King-Hsi Kung and Murray B. McBride*

Dep. of Agronomy, Cornell Univ., Ithaca, NY 14853

*Corresponding author.

ABSTRACT

In order to understand the binding mechanism and adsorptivity of benzoic acids on Fe oxides, adsorption of parasubstituted amino, nitro, methyl, methoxy, and chlorobenzoic acids onto noncrystalline Fe hydroxide and goethite from aqueous solution and vapor state was studied. Adsorption on noncrystalline Fe hydroxide from solution phase was quantified by the determination of adsorption isotherms using UV spectrometry to measure the concentration of unadsorbed organic. Adsorption of the benzoic acids from the vapor phase was further studied, using Fourier-transform infrared spectroscopy (FTIR) of self-supported goethite films to identify the binding mechanism and relative bond strength of the organic anion-oxide complex. Results showed that the higher the pKa of the benzoic acid (i.e., the smaller the Hammett Constant of the substituent) the more readily the organic was adsorbed from solution.

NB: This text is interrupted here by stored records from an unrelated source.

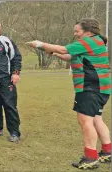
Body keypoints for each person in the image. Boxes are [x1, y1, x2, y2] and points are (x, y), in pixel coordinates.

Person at [26, 18, 110, 170]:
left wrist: (40, 44)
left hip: (89, 88)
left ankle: (90, 158)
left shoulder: (89, 41)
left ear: (88, 32)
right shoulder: (95, 42)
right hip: (100, 88)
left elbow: (64, 49)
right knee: (97, 119)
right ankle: (107, 151)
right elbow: (67, 56)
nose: (75, 33)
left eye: (77, 31)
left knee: (86, 121)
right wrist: (52, 51)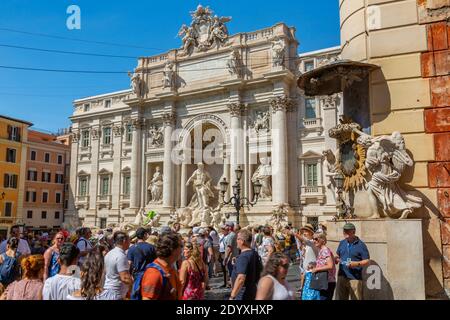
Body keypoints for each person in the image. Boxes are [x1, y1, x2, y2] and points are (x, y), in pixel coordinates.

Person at [141, 232, 183, 300]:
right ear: (172, 249)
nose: (182, 250)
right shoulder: (154, 273)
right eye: (181, 246)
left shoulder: (170, 268)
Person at [335, 223, 370, 300]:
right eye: (344, 230)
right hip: (342, 276)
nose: (345, 232)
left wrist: (356, 264)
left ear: (353, 232)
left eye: (347, 231)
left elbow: (367, 260)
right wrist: (336, 259)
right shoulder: (342, 243)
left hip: (355, 278)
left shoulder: (361, 245)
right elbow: (337, 255)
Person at [230, 229, 262, 300]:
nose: (236, 241)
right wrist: (238, 259)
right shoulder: (254, 253)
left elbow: (241, 278)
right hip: (252, 290)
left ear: (242, 241)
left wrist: (232, 296)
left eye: (238, 239)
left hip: (242, 294)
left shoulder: (243, 257)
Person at [103, 231, 132, 299]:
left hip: (109, 291)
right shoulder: (121, 256)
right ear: (124, 240)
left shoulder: (109, 253)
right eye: (129, 240)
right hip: (116, 294)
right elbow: (125, 278)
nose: (130, 242)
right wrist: (132, 287)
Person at [294, 224, 319, 295]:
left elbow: (303, 239)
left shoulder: (313, 242)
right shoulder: (307, 243)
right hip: (306, 272)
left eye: (306, 231)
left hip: (311, 272)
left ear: (311, 233)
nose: (304, 233)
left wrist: (295, 234)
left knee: (310, 294)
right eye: (303, 231)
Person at [311, 233, 336, 300]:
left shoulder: (325, 250)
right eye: (313, 239)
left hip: (327, 282)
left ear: (322, 240)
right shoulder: (322, 250)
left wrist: (317, 269)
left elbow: (330, 265)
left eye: (316, 239)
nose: (314, 241)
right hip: (325, 281)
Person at [223, 222, 239, 287]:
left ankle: (233, 291)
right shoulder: (232, 235)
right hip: (232, 256)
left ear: (229, 227)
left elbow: (229, 248)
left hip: (231, 257)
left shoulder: (231, 235)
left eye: (226, 226)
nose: (224, 227)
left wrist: (225, 258)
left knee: (232, 274)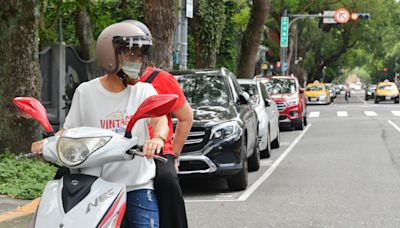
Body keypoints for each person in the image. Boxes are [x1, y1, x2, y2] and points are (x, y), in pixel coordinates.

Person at [31, 22, 169, 227]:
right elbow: (69, 131)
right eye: (130, 54)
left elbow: (160, 122)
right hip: (96, 188)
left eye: (139, 55)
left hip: (137, 185)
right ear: (109, 55)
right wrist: (49, 143)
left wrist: (157, 139)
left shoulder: (145, 91)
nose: (136, 60)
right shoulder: (86, 92)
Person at [121, 20, 193, 228]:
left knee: (167, 181)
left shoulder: (161, 79)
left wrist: (174, 155)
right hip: (121, 148)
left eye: (137, 52)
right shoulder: (108, 83)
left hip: (158, 149)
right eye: (125, 52)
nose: (131, 57)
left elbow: (186, 117)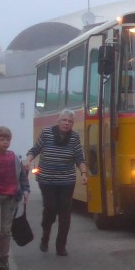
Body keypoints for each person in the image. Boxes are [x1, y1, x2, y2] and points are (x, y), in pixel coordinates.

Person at [25, 109, 88, 257]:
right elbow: (35, 149)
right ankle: (45, 237)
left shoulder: (74, 137)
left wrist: (84, 173)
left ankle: (61, 246)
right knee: (50, 209)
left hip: (66, 181)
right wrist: (28, 160)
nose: (67, 123)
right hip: (47, 180)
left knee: (65, 213)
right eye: (64, 120)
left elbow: (79, 157)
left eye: (70, 121)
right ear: (58, 121)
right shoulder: (47, 133)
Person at [0, 126, 31, 270]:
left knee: (6, 230)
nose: (5, 142)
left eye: (7, 139)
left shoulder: (14, 158)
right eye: (2, 139)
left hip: (10, 198)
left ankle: (4, 259)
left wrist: (25, 190)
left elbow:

From FTIR study, an inner-sphere coordination of the carboxylate anion to surface Fe involving a ligand exchange process was identified. Quantity of adsorption from solution was correlated to surface Fe-benzoate bond strength as deduced from FTIR of dry oxide films, with bond strengths of para-substituted benzoate following the order: amino > methoxy > methyl > chloro > nitro. Bidentate coordination was deduced to be the binding mechanism for chemisorption on air-dry surfaces; however, physical adsorption was also identified in the absence of competing anions. It is concluded that electron-with-drawing groups on the aromatic ring weaken the carboxylate bond to surface Fe atoms by withdrawing electron density from the carboxylate group. Conversely, electron-donating groups increase adsorption by increasing the electron density of the carboxylate, strengthening its Lewis basicity.

Received for publication December 22, 1988.